A questão fundamental será, ao fim ao cabo, o que é a cultura quizável? Não será certamente toda a cultura (que não sei nem tentarei definir) e, como disseste, assenta muito no conhecimento trivial. E, aproveitando a tua deixa, defendo finalmente mais ciência pura e dura no quiz porque esta é um dos tais pontos de intersecção de caminhos, entre a filosofia racionalista e a metafísica, entre a religião e a tecnologia.

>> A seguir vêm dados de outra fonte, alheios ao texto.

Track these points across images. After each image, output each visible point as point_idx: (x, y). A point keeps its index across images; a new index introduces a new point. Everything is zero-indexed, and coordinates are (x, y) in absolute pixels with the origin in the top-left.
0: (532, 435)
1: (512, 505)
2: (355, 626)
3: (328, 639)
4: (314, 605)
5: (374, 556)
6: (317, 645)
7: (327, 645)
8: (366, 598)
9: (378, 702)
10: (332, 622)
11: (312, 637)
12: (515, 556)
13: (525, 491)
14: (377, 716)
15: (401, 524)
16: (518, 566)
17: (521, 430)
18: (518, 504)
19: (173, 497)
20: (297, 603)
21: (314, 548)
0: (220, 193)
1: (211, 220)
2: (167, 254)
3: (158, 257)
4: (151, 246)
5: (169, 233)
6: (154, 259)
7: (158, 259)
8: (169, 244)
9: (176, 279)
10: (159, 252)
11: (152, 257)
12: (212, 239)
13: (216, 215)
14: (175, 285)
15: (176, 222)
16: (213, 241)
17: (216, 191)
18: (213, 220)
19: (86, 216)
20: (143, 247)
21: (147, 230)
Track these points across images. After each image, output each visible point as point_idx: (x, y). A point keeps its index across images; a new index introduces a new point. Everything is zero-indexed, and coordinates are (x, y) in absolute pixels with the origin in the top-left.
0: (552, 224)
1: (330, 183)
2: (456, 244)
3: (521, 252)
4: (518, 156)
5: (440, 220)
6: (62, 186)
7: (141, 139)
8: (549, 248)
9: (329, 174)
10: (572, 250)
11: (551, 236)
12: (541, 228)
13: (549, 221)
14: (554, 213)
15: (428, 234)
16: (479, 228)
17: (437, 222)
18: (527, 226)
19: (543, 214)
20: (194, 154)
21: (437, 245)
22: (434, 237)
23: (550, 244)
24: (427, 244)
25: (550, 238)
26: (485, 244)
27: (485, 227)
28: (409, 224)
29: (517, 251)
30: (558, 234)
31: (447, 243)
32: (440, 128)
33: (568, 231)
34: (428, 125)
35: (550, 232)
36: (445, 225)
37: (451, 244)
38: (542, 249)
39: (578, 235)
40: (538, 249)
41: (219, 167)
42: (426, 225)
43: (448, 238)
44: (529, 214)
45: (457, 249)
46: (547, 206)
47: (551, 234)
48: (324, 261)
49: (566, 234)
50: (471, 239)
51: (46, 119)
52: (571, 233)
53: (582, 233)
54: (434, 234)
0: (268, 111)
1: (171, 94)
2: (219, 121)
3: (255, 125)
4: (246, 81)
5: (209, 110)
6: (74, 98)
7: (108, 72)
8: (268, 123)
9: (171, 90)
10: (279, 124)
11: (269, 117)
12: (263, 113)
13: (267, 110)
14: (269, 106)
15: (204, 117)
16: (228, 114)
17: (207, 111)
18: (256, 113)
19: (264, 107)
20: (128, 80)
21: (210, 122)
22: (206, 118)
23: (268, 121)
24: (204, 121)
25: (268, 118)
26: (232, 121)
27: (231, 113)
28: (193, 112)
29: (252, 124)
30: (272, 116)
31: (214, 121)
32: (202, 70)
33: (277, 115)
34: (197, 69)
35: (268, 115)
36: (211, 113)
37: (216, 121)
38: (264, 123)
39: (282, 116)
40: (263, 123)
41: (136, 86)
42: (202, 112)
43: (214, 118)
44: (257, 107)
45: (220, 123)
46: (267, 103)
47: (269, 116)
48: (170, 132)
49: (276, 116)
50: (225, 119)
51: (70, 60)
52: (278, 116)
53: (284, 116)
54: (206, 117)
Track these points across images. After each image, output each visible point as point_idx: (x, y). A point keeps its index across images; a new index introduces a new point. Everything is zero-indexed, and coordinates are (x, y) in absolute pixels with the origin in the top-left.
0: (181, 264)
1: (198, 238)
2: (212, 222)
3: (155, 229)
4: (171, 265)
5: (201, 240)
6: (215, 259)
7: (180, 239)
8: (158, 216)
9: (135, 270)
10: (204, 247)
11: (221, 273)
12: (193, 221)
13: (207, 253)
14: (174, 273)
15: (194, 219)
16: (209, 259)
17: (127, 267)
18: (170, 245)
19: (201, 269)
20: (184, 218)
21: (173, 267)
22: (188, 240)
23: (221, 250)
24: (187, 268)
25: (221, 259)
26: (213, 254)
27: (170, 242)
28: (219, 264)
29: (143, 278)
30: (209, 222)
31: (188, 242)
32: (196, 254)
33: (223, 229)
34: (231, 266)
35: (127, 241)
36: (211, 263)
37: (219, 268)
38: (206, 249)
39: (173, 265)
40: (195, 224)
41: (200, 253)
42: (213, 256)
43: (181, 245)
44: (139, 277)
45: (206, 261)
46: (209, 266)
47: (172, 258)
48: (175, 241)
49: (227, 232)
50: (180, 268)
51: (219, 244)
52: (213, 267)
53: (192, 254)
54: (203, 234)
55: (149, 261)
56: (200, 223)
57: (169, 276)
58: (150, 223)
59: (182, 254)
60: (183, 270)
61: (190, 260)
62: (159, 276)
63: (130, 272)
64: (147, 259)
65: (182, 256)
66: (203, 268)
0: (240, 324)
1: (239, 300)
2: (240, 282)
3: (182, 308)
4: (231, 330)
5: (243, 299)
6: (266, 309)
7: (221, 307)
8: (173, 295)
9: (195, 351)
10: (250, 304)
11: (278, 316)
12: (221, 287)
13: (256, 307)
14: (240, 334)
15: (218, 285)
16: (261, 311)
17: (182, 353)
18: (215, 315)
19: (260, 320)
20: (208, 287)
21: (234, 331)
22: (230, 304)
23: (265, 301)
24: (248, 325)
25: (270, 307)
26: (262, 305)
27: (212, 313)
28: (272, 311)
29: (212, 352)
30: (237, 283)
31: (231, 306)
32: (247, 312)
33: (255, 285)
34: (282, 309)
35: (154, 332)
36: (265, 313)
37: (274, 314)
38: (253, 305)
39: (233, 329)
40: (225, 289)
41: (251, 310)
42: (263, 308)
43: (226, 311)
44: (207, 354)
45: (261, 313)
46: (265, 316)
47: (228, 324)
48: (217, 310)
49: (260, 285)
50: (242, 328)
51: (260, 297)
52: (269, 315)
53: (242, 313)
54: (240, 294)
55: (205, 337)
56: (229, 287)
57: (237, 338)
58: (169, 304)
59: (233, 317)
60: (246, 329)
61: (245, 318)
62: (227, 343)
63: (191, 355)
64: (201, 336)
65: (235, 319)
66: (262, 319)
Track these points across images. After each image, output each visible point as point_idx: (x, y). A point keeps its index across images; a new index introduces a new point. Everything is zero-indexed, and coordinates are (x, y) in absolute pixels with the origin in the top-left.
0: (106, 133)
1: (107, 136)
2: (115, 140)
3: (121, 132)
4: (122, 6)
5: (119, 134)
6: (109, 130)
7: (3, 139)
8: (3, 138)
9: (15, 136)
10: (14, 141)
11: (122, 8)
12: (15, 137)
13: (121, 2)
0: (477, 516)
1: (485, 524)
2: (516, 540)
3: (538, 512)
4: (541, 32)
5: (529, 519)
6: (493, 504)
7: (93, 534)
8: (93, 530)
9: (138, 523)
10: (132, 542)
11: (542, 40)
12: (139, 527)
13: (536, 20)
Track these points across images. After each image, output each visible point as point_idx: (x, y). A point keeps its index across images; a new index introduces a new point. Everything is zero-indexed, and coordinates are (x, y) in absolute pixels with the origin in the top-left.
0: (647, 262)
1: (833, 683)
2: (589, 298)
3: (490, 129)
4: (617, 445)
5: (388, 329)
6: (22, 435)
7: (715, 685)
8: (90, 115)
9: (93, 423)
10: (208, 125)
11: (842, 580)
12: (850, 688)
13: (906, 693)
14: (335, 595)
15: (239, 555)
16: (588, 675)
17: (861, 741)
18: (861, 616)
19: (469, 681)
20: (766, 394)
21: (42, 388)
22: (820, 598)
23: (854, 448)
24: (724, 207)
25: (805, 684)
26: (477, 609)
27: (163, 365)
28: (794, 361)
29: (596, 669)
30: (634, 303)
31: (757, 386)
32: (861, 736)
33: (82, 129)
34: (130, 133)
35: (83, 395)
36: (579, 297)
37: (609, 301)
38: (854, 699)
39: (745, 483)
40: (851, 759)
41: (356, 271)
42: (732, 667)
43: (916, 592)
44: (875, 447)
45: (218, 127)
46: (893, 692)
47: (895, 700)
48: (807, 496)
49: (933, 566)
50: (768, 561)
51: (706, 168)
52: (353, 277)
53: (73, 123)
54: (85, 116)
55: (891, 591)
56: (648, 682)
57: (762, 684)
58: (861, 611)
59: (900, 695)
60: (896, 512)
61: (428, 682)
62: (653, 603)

Na minha opinião, a maioria dos quizeiros confunde ciência com técnica. E, se não há uma afirmação clara da nobreza da ciência, apenas da utilidade da tecnologia, então não há motivo para quizá-la além dos próprios conhecimentos do perguntador. Em contraste, a literatura e a história são (legitimamente) encaradas como cultura "nobre": mesmo que não se leia ou compreenda a fundo, há que colocar umas questões. Parafraseando o que disse há pouco: a cultura tem um claro pressuposto metafísico (a fé no conhecimento como algo bom), mas o perguntar cultura é uma actividade lúdica. E o quizeiro é, também ele, um animal social.
 
Muito bom, comandante Jorge. Vou publicar isso.
 
Estas postas comandantinas cheiram-me a conversa de engate, no Frágil, às quatro da manhã! Eu sei porque já me tentaram engatar assim uma vez que fui lá em visita de estudo.